====== ТЕКСТ ДЛЯ ЧТЕНИЯ ======

Свидетельств положительного признания концепции великого реформатора несметное количество. Последователи толстовского учения спонтанно появились во всех концах Земли. Об одном из таких приверженцев повествует, к примеру, знаменитый создатель науки кибернетики Норберт Винер, описывая в своей автобиографической повести случай, коснувшийся его семьи. Носителем идей Л.Н. Толстого был его собственный отец. Характеризуя отцовские мировоззренческие установки, Н. Винер пишет: «Однажды ему случилось посетить студенческое собрание гуманитарного характера. Прозвучавшие речи усилили у него склонность к толстовству, существовавшую в нем давно, и он решил отказаться от выпивки, табака и употребления мяса до конца своей жизни» [1, с. 10]. Победное шествие воззрений российского первопроходца происходило и в нашей стране как в пространстве, так и во времени. И в нынешние дни ученые Москвы, Тулы и других городов России плодотворно разрабатывают этическую доктрину современности, опирающуюся на толстовское наследие. Ядром новой концепции, согласно убеждениям этих теоретиков, должно стать непротивление злу насилием. Вне всяких сомнений новое истолкование христианских истин, которому Л.Н. Толстой посвятил львиную долю философско-теологических исканий на протяжении многих лет, имело и имеет до сих пор непреходящее историческое значение. По сути, оно открывает наиболее благоприятные перспективы для беспрепятственного развития науки и ее многочисленных прикладных исследований.

====== СТРОКИ ДАННЫХ ======

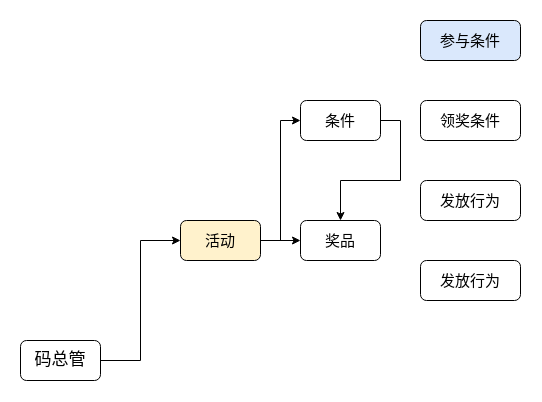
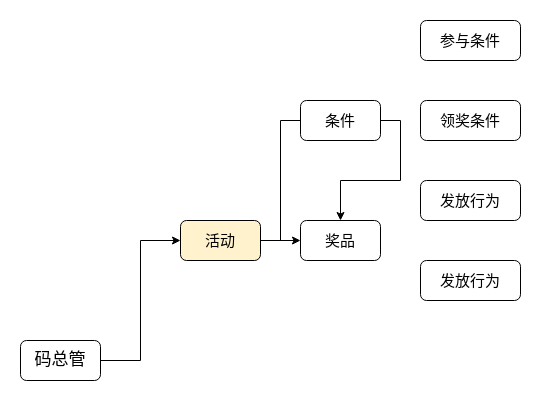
  <mxCell id="0" />
  <mxCell id="1" parent="0" />
  <mxCell id="2" style="edgeStyle=orthogonalEdgeStyle;rounded=0;orthogonalLoop=1;jettySize=auto;html=1;exitX=1;exitY=0.5;exitDx=0;exitDy=0;entryX=0;entryY=0.5;entryDx=0;entryDy=0;fontSize=17;" edge="1" parent="1" source="3" target="6"><mxGeometry relative="1" as="geometry" /></mxCell>
  <mxCell id="3" value="码总管" style="rounded=1;whiteSpace=wrap;html=1;fontSize=17;" vertex="1" parent="1"><mxGeometry x="20" y="340" width="80" height="40" as="geometry" /></mxCell>
  <mxCell id="4" style="edgeStyle=orthogonalEdgeStyle;rounded=0;orthogonalLoop=1;jettySize=auto;html=1;exitX=1;exitY=0.5;exitDx=0;exitDy=0;entryX=0;entryY=0.5;entryDx=0;entryDy=0;fontSize=17;" edge="1" parent="1" source="6" target="9"><mxGeometry relative="1" as="geometry" /></mxCell>
- <mxCell id="5" style="edgeStyle=orthogonalEdgeStyle;rounded=0;orthogonalLoop=1;jettySize=auto;html=1;exitX=1;exitY=0.5;exitDx=0;exitDy=0;entryX=0;entryY=0.5;entryDx=0;entryDy=0;fontSize=17;" edge="1" parent="1" source="6" target="8"><mxGeometry relative="1" as="geometry" /></mxCell>
+ <mxCell id="5" style="edgeStyle=orthogonalEdgeStyle;rounded=0;orthogonalLoop=1;jettySize=auto;html=1;exitX=1;exitY=0.5;exitDx=0;exitDy=0;entryX=0;entryY=0.5;entryDx=0;entryDy=0;fontSize=17;endArrow=none;" edge="1" parent="1" source="6" target="8"><mxGeometry relative="1" as="geometry" /></mxCell>
  <mxCell id="6" value="活动" style="rounded=1;whiteSpace=wrap;html=1;fontSize=15;fillColor=#fff2cc;" vertex="1" parent="1"><mxGeometry x="180" y="220" width="80" height="40" as="geometry" /></mxCell>
  <mxCell id="7" style="edgeStyle=orthogonalEdgeStyle;rounded=0;orthogonalLoop=1;jettySize=auto;html=1;exitX=1;exitY=0.5;exitDx=0;exitDy=0;fontSize=17;" edge="1" parent="1" source="8" target="9"><mxGeometry relative="1" as="geometry" /></mxCell>
  <mxCell id="8" value="条件" style="rounded=1;whiteSpace=wrap;html=1;fontSize=15;" vertex="1" parent="1"><mxGeometry x="300" y="100" width="80" height="40" as="geometry" /></mxCell>
  <mxCell id="9" value="奖品" style="rounded=1;whiteSpace=wrap;html=1;fontSize=15;" vertex="1" parent="1"><mxGeometry x="300" y="220" width="80" height="40" as="geometry" /></mxCell>
- <mxCell id="10" value="参与条件" style="rounded=1;whiteSpace=wrap;html=1;fontSize=15;fillColor=#dae8fc;" vertex="1" parent="1"><mxGeometry x="420" width="100" height="40" as="geometry" y="20" /></mxCell>
+ <mxCell id="10" value="参与条件" style="rounded=1;whiteSpace=wrap;html=1;fontSize=15;" vertex="1" parent="1"><mxGeometry x="420" width="100" height="40" as="geometry" y="20" /></mxCell>
  <mxCell id="11" value="领奖条件" style="rounded=1;whiteSpace=wrap;html=1;fontSize=15;" vertex="1" parent="1"><mxGeometry x="420" y="100" width="100" height="40" as="geometry" /></mxCell>
  <mxCell id="12" value="发放行为" style="rounded=1;whiteSpace=wrap;html=1;fontSize=15;" vertex="1" parent="1"><mxGeometry x="420" y="180" width="100" height="40" as="geometry" /></mxCell>
  <mxCell id="13" value="发放行为" style="rounded=1;whiteSpace=wrap;html=1;fontSize=15;" vertex="1" parent="1"><mxGeometry x="420" y="260" width="100" height="40" as="geometry" /></mxCell>
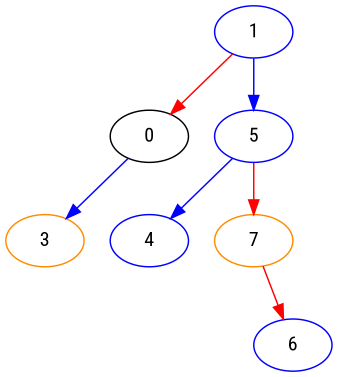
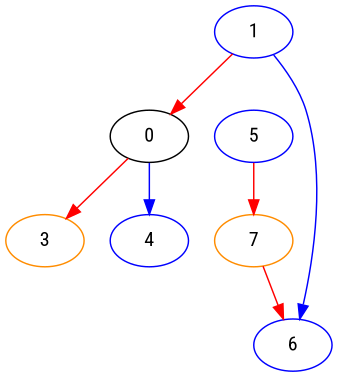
  digraph {
    fontname="Roboto Condensed"
    node [color=blue fontname="Roboto Condensed"]
    edge [color=red fontname="Roboto Condensed"]
    n1 [color=darkorange label=3]
    n2 [color=black label=0]
    n3 [label=4]
    n4 [label=1]
    n5 [label=5]
    n6 [color=darkorange label=7]
    n7 [label=6]
-   n2 -> n1 [color=blue]
-   n5 -> n3 [color=blue]
+   n2 -> n1
+   n2 -> n3 [color=blue]
    n4 -> n2
-   n4 -> n5 [color=blue]
+   n4 -> n7 [color=blue]
    n5 -> n6
    n6 -> n7
  }
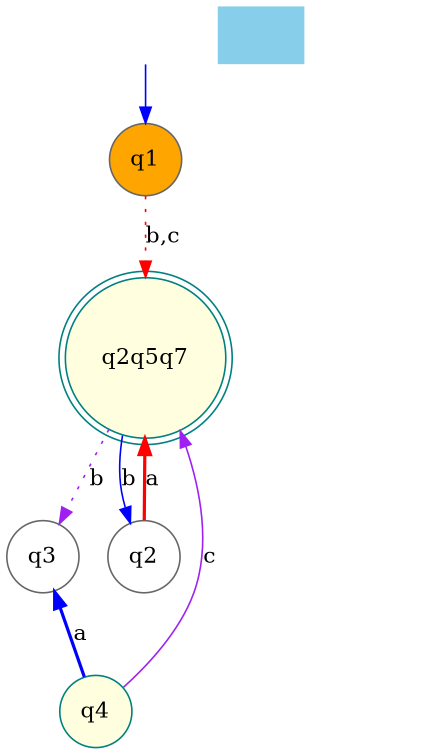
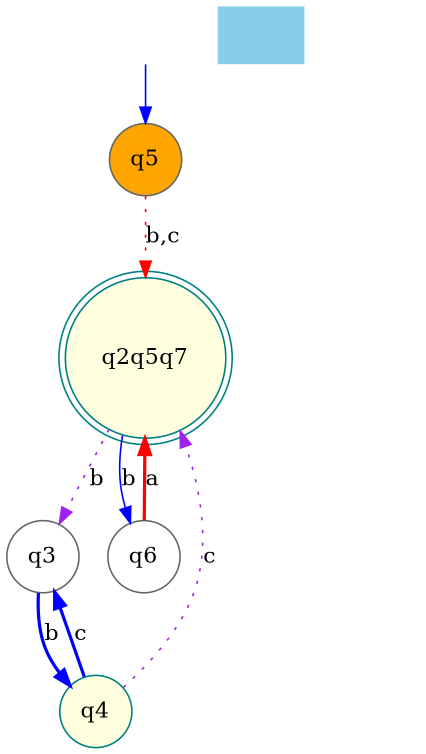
  digraph {
    rankdir=TB
    node [color=gray40 fillcolor=white shape=circle style=filled]
    edge [color=blue style=dotted]
-   q1 [fillcolor=orange]
+   q1 [fillcolor=orange label=q5]
    q2q5q7 [color=teal fillcolor=lightyellow shape=doublecircle]
    q3
-   q6 [label=q2]
+   q6
    q4 [color=teal fillcolor=lightyellow]
    "" [color=brown shape=none]
    " " [color=teal fillcolor=skyblue shape=none]
    "  " [shape=none]
    q1 -> q2q5q7 [color=red label="b,c"]
    q2q5q7 -> q3 [color=purple label=b]
    q2q5q7 -> q6 [label=b style=solid]
+   q3 -> q4 [label=b style=bold]
    q6 -> q2q5q7 [color=red label=a style=bold]
-   q4 -> q2q5q7 [color=purple label=c style=solid]
-   q4 -> q3 [label=a style=bold]
+   q4 -> q2q5q7 [color=purple label=c]
+   q4 -> q3 [label=c style=bold]
    "" -> q1 [style=solid]
  }
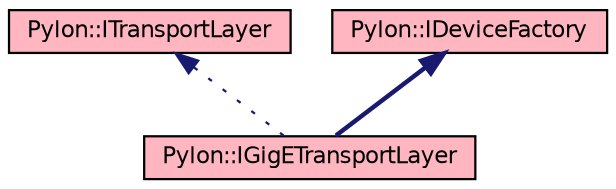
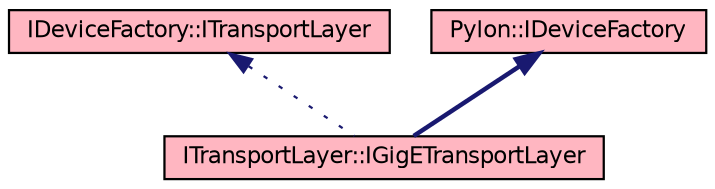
  digraph {
    node [color=black fillcolor=lightpink fontname=Helvetica fontsize=10 shape=record style=filled]
    edge [color=midnightblue dir=back fontname=Helvetica fontsize=10 labelfontname=Helvetica labelfontsize=10]
-   n1 [fontcolor=black height=0.2 label="Pylon::ITransportLayer" width=0.4]
-   n2 [height=0.2 label="Pylon::IGigETransportLayer" width=0.4]
+   n1 [fontcolor=black height=0.2 label="IDeviceFactory::ITransportLayer" width=0.4]
+   n2 [height=0.2 label="ITransportLayer::IGigETransportLayer" width=0.4]
    n3 [height=0.2 label="Pylon::IDeviceFactory" width=0.4]
    n1 -> n2 [style=dotted]
    n3 -> n2 [style=bold]
  }
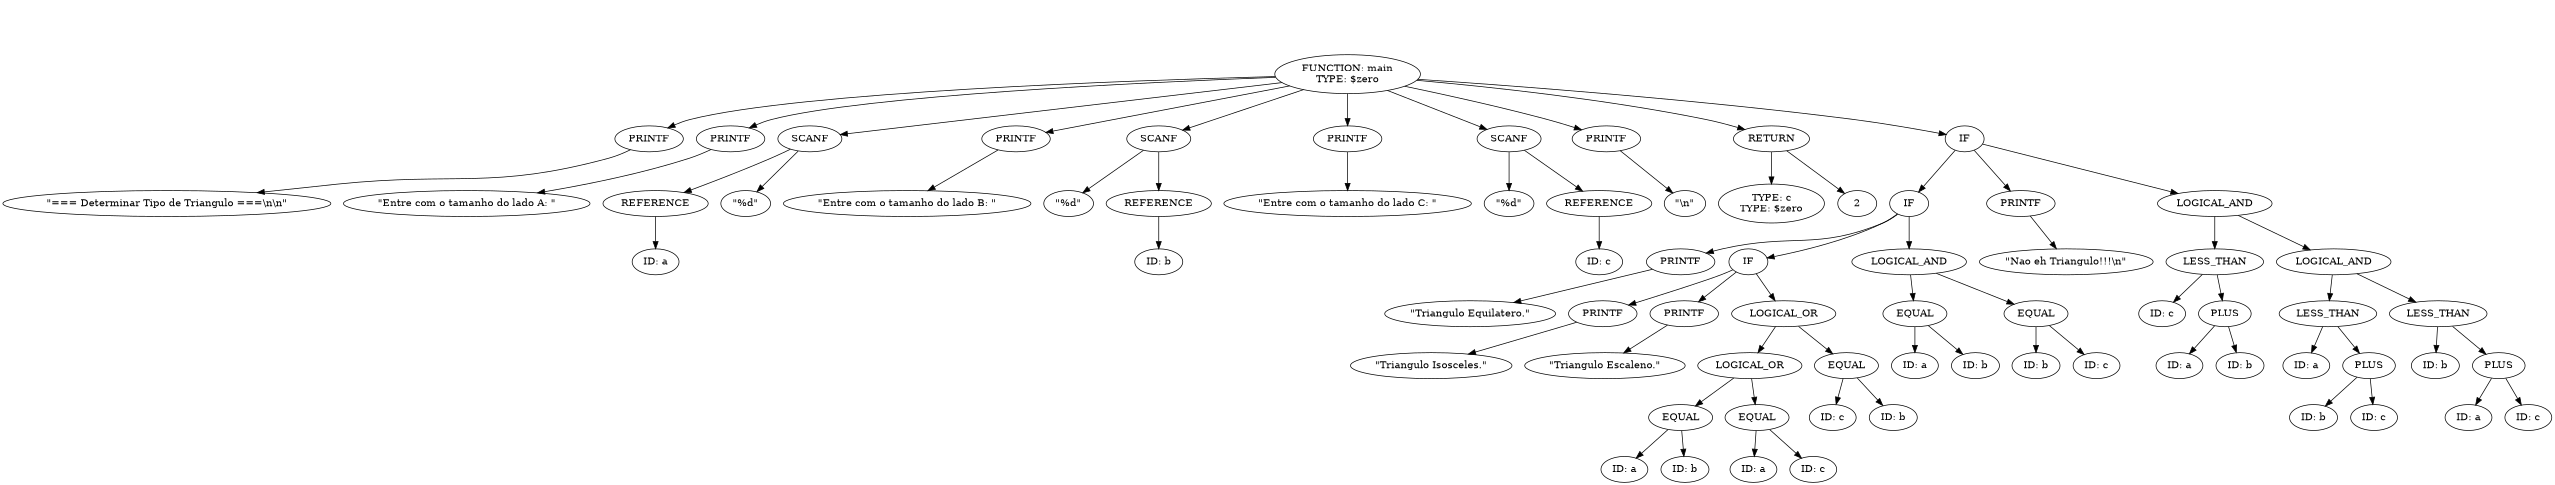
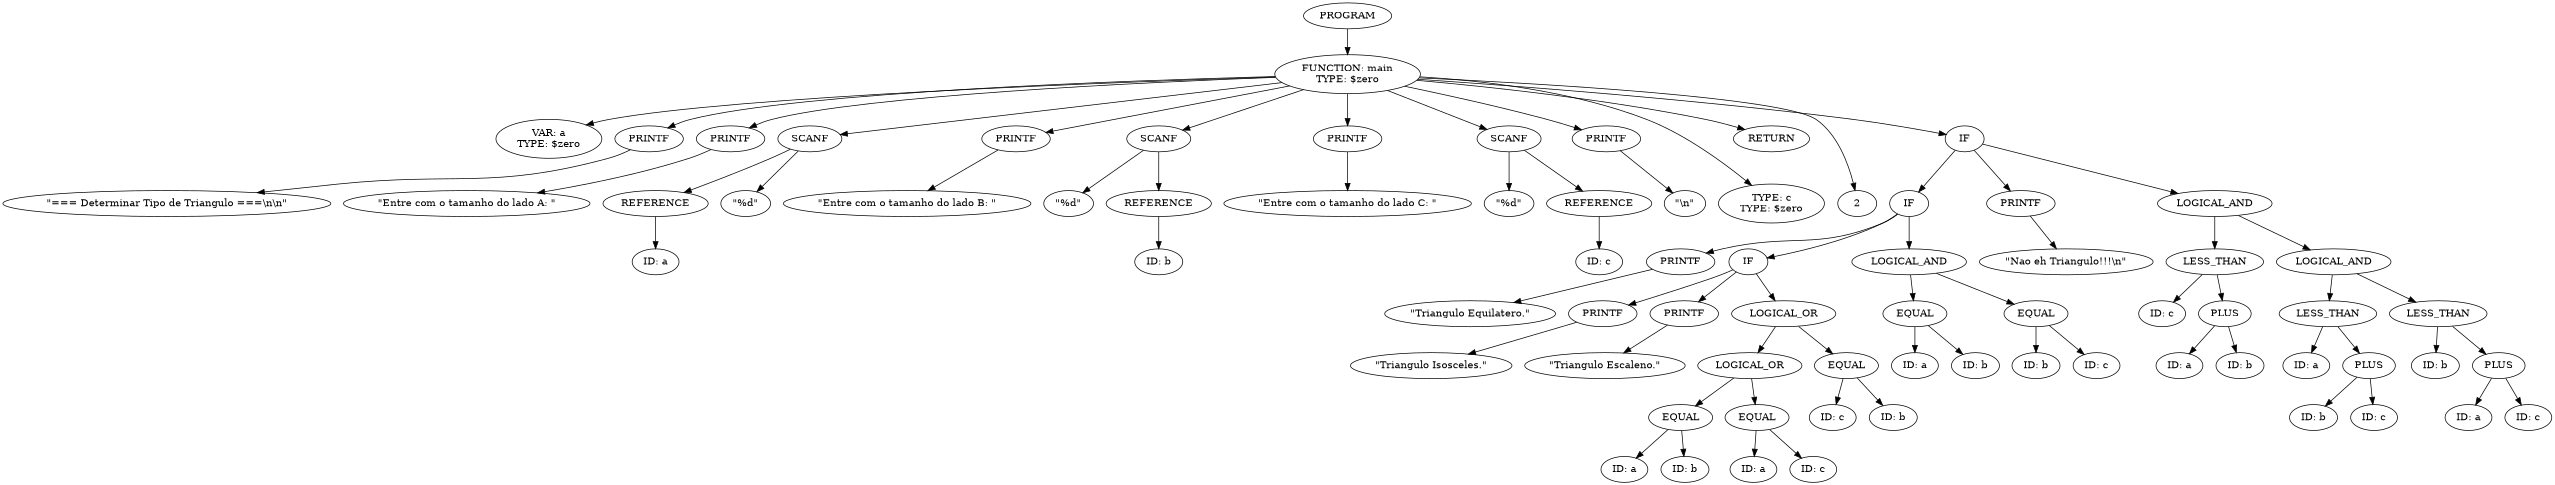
  digraph {
+   n1 [label=PROGRAM]
    n2 [label="FUNCTION: main\nTYPE: $zero"]
+   n3 [label="VAR: a\nTYPE: $zero"]
    n4 [label="TYPE: c\nTYPE: $zero"]
    n5 [label=PRINTF]
    n6 [label=PRINTF]
    n7 [label=SCANF]
    n8 [label=PRINTF]
    n9 [label=SCANF]
    n10 [label=PRINTF]
    n11 [label=SCANF]
    n12 [label=PRINTF]
    n13 [label=IF]
    n14 [label=RETURN]
    n15 [label=<"=== Determinar Tipo de Triangulo ===\n\n">]
    n16 [label=<"Entre com o tamanho do lado A: ">]
    n17 [label=<"%d">]
    n18 [label=REFERENCE]
    n19 [label=<"Entre com o tamanho do lado B: ">]
    n20 [label=<"%d">]
    n21 [label=REFERENCE]
    n22 [label=<"Entre com o tamanho do lado C: ">]
    n23 [label=<"%d">]
    n24 [label=REFERENCE]
    n25 [label=<"\n">]
    n26 [label=LOGICAL_AND]
    n27 [label=IF]
    n28 [label=PRINTF]
    n29 [label=2]
    n30 [label="ID: a"]
    n31 [label="ID: b"]
    n32 [label="ID: c"]
    n33 [label=LOGICAL_AND]
    n34 [label=LESS_THAN]
    n35 [label=LOGICAL_AND]
    n36 [label=PRINTF]
    n37 [label=IF]
    n38 [label=<"Nao eh Triangulo!!!\n">]
    n39 [label=LESS_THAN]
    n40 [label=LESS_THAN]
    n41 [label="ID: c"]
    n42 [label=PLUS]
    n43 [label="ID: a"]
    n44 [label=PLUS]
    n45 [label="ID: b"]
    n46 [label=PLUS]
    n47 [label="ID: b"]
    n48 [label="ID: c"]
    n49 [label="ID: a"]
    n50 [label="ID: c"]
    n51 [label="ID: a"]
    n52 [label="ID: b"]
    n53 [label=EQUAL]
    n54 [label=EQUAL]
    n55 [label=<"Triangulo Equilatero.">]
    n56 [label=LOGICAL_OR]
    n57 [label=PRINTF]
    n58 [label=PRINTF]
    n59 [label="ID: a"]
    n60 [label="ID: b"]
    n61 [label="ID: b"]
    n62 [label="ID: c"]
    n63 [label=LOGICAL_OR]
    n64 [label=EQUAL]
    n65 [label=<"Triangulo Isosceles.">]
    n66 [label=<"Triangulo Escaleno.">]
    n67 [label=EQUAL]
    n68 [label=EQUAL]
    n69 [label="ID: c"]
    n70 [label="ID: b"]
    n71 [label="ID: a"]
    n72 [label="ID: b"]
    n73 [label="ID: a"]
    n74 [label="ID: c"]
-   n14 -> n4
+   n1 -> n2
+   n2 -> n3
+   n2 -> n4
    n2 -> n5
    n2 -> n6
    n2 -> n7
    n2 -> n8
    n2 -> n9
    n2 -> n10
    n2 -> n11
    n2 -> n12
    n2 -> n13
    n2 -> n14
    n5 -> n15
    n6 -> n16
    n7 -> n17
    n7 -> n18
    n8 -> n19
    n9 -> n20
    n9 -> n21
    n10 -> n22
    n11 -> n23
    n11 -> n24
    n12 -> n25
    n13 -> n26
    n13 -> n27
    n13 -> n28
-   n14 -> n29
+   n2 -> n29
    n18 -> n30
    n21 -> n31
    n24 -> n32
    n26 -> n33
    n26 -> n34
    n27 -> n35
    n27 -> n36
    n27 -> n37
    n28 -> n38
    n33 -> n39
    n33 -> n40
    n34 -> n41
    n34 -> n42
    n35 -> n53
    n35 -> n54
    n36 -> n55
    n37 -> n56
    n37 -> n57
    n37 -> n58
    n39 -> n43
    n39 -> n44
    n40 -> n45
    n40 -> n46
    n42 -> n51
    n42 -> n52
    n44 -> n47
    n44 -> n48
    n46 -> n49
    n46 -> n50
    n53 -> n59
    n53 -> n60
    n54 -> n61
    n54 -> n62
    n56 -> n63
    n56 -> n64
    n57 -> n65
    n58 -> n66
    n63 -> n67
    n63 -> n68
    n64 -> n69
    n64 -> n70
    n67 -> n71
    n67 -> n72
    n68 -> n73
    n68 -> n74
  }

======

ЗАДАНИЕ: Воспроизведите дословно и целиком текст о последователях учения Толстого.

РЕШЕНИЕ:
Свидетельств положительного признания концепции великого реформатора несметное количество. Последователи толстовского учения спонтанно появились во всех концах Земли. Об одном из таких приверженцев повествует, к примеру, знаменитый создатель науки кибернетики Норберт Винер, описывая в своей автобиографической повести случай, коснувшийся его семьи. Носителем идей Л.Н. Толстого был его собственный отец. Характеризуя отцовские мировоззренческие установки, Н. Винер пишет: «Однажды ему случилось посетить студенческое собрание гуманитарного характера. Прозвучавшие речи усилили у него склонность к толстовству, существовавшую в нем давно, и он решил отказаться от выпивки, табака и употребления мяса до конца своей жизни» [1, с. 10]. Победное шествие воззрений российского первопроходца происходило и в нашей стране как в пространстве, так и во времени. И в нынешние дни ученые Москвы, Тулы и других городов России плодотворно разрабатывают этическую доктрину современности, опирающуюся на толстовское наследие. Ядром новой концепции, согласно убеждениям этих теоретиков, должно стать непротивление злу насилием. Вне всяких сомнений новое истолкование христианских истин, которому Л.Н. Толстой посвятил львиную долю философско-теологических исканий на протяжении многих лет, имело и имеет до сих пор непреходящее историческое значение. По сути, оно открывает наиболее благоприятные перспективы для беспрепятственного развития науки и ее многочисленных прикладных исследований.